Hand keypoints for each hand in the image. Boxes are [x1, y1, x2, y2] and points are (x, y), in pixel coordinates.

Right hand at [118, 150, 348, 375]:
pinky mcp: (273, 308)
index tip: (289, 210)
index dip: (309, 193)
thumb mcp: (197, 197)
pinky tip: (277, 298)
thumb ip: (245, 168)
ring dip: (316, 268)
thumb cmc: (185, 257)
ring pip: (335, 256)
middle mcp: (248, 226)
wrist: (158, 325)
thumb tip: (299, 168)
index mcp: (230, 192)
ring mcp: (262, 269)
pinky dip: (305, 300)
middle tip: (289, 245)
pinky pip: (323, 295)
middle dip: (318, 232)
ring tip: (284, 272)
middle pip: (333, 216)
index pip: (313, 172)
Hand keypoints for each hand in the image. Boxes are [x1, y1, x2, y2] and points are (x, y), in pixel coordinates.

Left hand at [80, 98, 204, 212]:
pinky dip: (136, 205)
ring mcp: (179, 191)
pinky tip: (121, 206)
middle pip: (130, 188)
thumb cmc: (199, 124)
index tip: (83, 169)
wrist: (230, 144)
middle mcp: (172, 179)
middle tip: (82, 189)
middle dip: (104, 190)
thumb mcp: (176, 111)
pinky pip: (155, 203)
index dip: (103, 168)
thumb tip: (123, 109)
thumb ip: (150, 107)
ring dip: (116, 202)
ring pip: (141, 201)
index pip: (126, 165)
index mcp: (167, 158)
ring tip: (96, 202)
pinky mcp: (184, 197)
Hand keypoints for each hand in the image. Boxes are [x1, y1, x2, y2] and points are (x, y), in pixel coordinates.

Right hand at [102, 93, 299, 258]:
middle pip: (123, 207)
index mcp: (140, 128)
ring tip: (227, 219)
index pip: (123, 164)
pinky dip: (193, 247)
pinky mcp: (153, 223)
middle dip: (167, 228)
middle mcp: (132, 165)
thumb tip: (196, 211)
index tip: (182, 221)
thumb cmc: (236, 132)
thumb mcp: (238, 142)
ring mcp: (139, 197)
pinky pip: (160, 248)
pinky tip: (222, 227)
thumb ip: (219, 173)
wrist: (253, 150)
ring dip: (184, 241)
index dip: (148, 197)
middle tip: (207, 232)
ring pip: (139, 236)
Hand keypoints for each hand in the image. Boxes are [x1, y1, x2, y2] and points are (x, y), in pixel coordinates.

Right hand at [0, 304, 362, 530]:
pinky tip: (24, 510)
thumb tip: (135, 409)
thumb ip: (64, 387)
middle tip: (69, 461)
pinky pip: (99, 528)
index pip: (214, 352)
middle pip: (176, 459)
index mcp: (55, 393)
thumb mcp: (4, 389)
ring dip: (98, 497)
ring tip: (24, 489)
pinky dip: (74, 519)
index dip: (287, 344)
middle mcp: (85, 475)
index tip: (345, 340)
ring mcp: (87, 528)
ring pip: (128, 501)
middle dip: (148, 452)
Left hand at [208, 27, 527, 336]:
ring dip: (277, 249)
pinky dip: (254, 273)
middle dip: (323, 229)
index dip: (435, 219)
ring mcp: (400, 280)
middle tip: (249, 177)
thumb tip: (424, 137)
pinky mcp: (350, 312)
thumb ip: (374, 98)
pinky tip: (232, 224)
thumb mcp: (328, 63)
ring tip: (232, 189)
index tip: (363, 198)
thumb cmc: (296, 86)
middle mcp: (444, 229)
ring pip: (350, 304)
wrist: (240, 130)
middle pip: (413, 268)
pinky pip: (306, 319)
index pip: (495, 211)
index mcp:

★ ★ ★

■ Exercise brief ■
Repeat the material word for word, leaving out no line.

■ Task result ■
Hand keypoints for each hand in the image. Boxes are [x1, y1, x2, y2] and points are (x, y), in pixel coordinates.

Right hand at [118, 150, 348, 375]:
pinky mcp: (273, 308)
index tip: (289, 210)
index dip: (309, 193)
thumb mcp: (197, 197)
pinky tip: (277, 298)
thumb ip: (245, 168)
ring dip: (316, 268)
thumb cmc: (185, 257)
ring pip: (335, 256)
middle mcp: (248, 226)
wrist: (158, 325)
thumb tip: (299, 168)
index mcp: (230, 192)
ring mcp: (262, 269)
pinky dip: (305, 300)
middle tip: (289, 245)
pinky pip: (323, 295)
middle dip: (318, 232)
ring tip: (284, 272)
middle pip: (333, 216)
index pip: (313, 172)
Hand keypoints for each hand in the image. Boxes are [x1, y1, x2, y2] and points are (x, y), in pixel coordinates.

Left hand at [80, 98, 204, 212]:
pinky dip: (136, 205)
ring mcp: (179, 191)
pinky tip: (121, 206)
middle pip: (130, 188)
thumb cmc: (199, 124)
index tip: (83, 169)
wrist: (230, 144)
middle mcp: (172, 179)
middle tip: (82, 189)
middle dip: (104, 190)
thumb mcp: (176, 111)
pinky pip: (155, 203)
index dip: (103, 168)
thumb tip: (123, 109)
thumb ip: (150, 107)
ring dip: (116, 202)
ring pip: (141, 201)
index pip: (126, 165)
index mcp: (167, 158)
ring tip: (96, 202)
pinky mcp: (184, 197)
Hand keypoints for each hand in the image. Boxes are [x1, y1, x2, y2] and points are (x, y), in pixel coordinates.

Right hand at [102, 93, 299, 258]:
middle pip: (123, 207)
index mcp: (140, 128)
ring tip: (227, 219)
index pip: (123, 164)
pinky dip: (193, 247)
pinky mcp: (153, 223)
middle dip: (167, 228)
middle mcp: (132, 165)
thumb tip: (196, 211)
index tip: (182, 221)
thumb cmc: (236, 132)
thumb mcp: (238, 142)
ring mcp: (139, 197)
pinky pip: (160, 248)
pinky tip: (222, 227)
thumb ip: (219, 173)
wrist: (253, 150)
ring dip: (184, 241)
index dip: (148, 197)
middle tip: (207, 232)
ring pip: (139, 236)
Hand keypoints for each hand in the image. Boxes are [x1, y1, x2, y2] and points are (x, y), in pixel coordinates.

Right hand at [0, 304, 362, 530]:
pinky tip: (24, 510)
thumb tip: (135, 409)
thumb ip: (64, 387)
middle tip: (69, 461)
pinky pip: (99, 528)
index pip: (214, 352)
middle pip: (176, 459)
index mcp: (55, 393)
thumb mcp: (4, 389)
ring dip: (98, 497)
ring tip: (24, 489)
pinky dip: (74, 519)
index dip: (287, 344)
middle mcp: (85, 475)
index tip: (345, 340)
ring mcp: (87, 528)
ring pip: (128, 501)
middle dip: (148, 452)
Left hand at [208, 27, 527, 336]:
ring dip: (277, 249)
pinky dip: (254, 273)
middle dip: (323, 229)
index dip: (435, 219)
ring mcp: (400, 280)
middle tip: (249, 177)
thumb tip: (424, 137)
pinky mcp: (350, 312)
thumb ip: (374, 98)
pinky tip: (232, 224)
thumb mcp: (328, 63)
ring tip: (232, 189)
index tip: (363, 198)
thumb cmc: (296, 86)
middle mcp: (444, 229)
ring pip: (350, 304)
wrist: (240, 130)
middle pip: (413, 268)
pinky pip: (306, 319)
index pip: (495, 211)
index mcp:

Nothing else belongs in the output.